Первыми в новой литературе, кто с огромной силой выразил принцип философичности художественной теории, были немецкие романтики, особенно немецкие романтики иенского круга (Август и Фридрих Шлегели, Шеллинг, Тик). Философские системы немецкого классического искусства многим были обязаны романтическим идеям универсализма и развития. Однако отношения между «философской эстетикой» и эстетикой романтической складывались не просто и не гладко; первая не только наследовала мыслительное содержание второй, но и преобразовывала его в некое новое целое. Процесс этот шел по иному руслу, чем отталкивание от теории классицизма. Последней новая эстетика противостояла как учение антинормативное и философское, романтическим теориям — как учение более строгое, тяготеющее к одному ядру.

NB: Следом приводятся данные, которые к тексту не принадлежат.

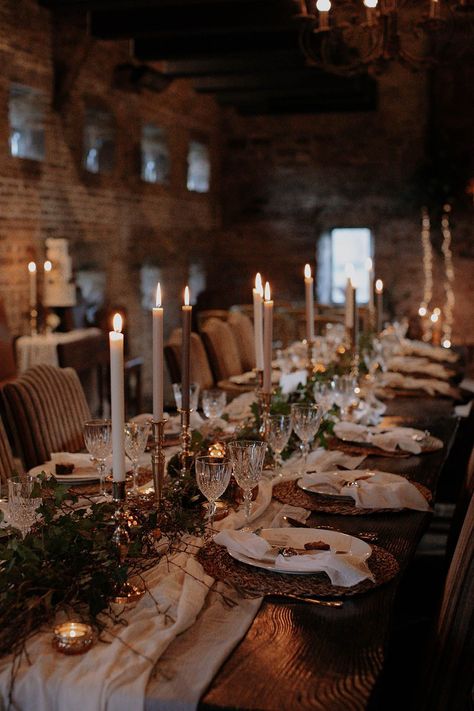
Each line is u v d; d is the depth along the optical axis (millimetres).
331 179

Ядро философского рассмотрения искусства — мысль, Идея, логически развивающаяся в систему. Н. А. Полевой, которого Белинский с конца 30-х годов воспринимает как теоретика романтического толка, передает свои суждения об искусстве — суждения подчас верные — «как непосредственное чувство». «Следовательно, все его определения, — считает Белинский, — не больше, как личные мнения человека, основанные на личном его чувстве». Но теоретику необходима мысль, «на самой себе основывающаяся и из себя развивающаяся». Это напоминает метод рассмотрения прекрасного, сформулированный Гегелем в «Лекциях по эстетике»: такое рассмотрение «приносит плоды изнутри самого себя, так как ему, согласно его собственному понятию, предстоит развиться в некую целостность определений...». Развитие эстетики основано, по Гегелю, на том, что сущностные черты искусства — «единство всеобщего и особенного, свободы и необходимости, духовного и природного» — мыслятся как сами по себе истинные и действительные, т. е. реально принадлежащие произведениям; а также на том, что понимание этого единства должно быть представлено в форме самой идеи, т. е. философским образом. Первую задачу решил Шиллер, вторую — Шеллинг. Шиллер (в «Письмах об эстетическом воспитании») «прорвал кантовскую субъективность и абстрактность мышления», представив свойства искусства не как определенные категории, а как само по себе сущее. Шеллинг эту сущность сделал предметом рассмотрения «в лице самой идеи», благодаря чему наконец «было найдено понятие и научное место искусства». Аналогичным образом рассматривает кардинальную тенденцию новейшей эстетики и Белинский. «Мы знаем из достоверных источников, — сообщал он русской публике в 1839 г., — что Гегель признавал в Шиллере философский элемент, едва ли не больший еще, чем поэтический, и признавал Шиллера истинным основателем науки изящнного (эстетики)». «Из достоверных источников» — это, конечно, из введения к гегелевским «Лекциям по эстетике», ставшим Белинскому доступными благодаря переводу Каткова («катковским тетрадям»). Годом раньше Белинский писал: «В Германии эстетика, будучи многим одолжена поэту Шиллеру, одолжена еще более философам Шеллингу и Гегелю...» Это тот же ряд, та же преемственность фигур, что и в собственных рассуждениях Гегеля.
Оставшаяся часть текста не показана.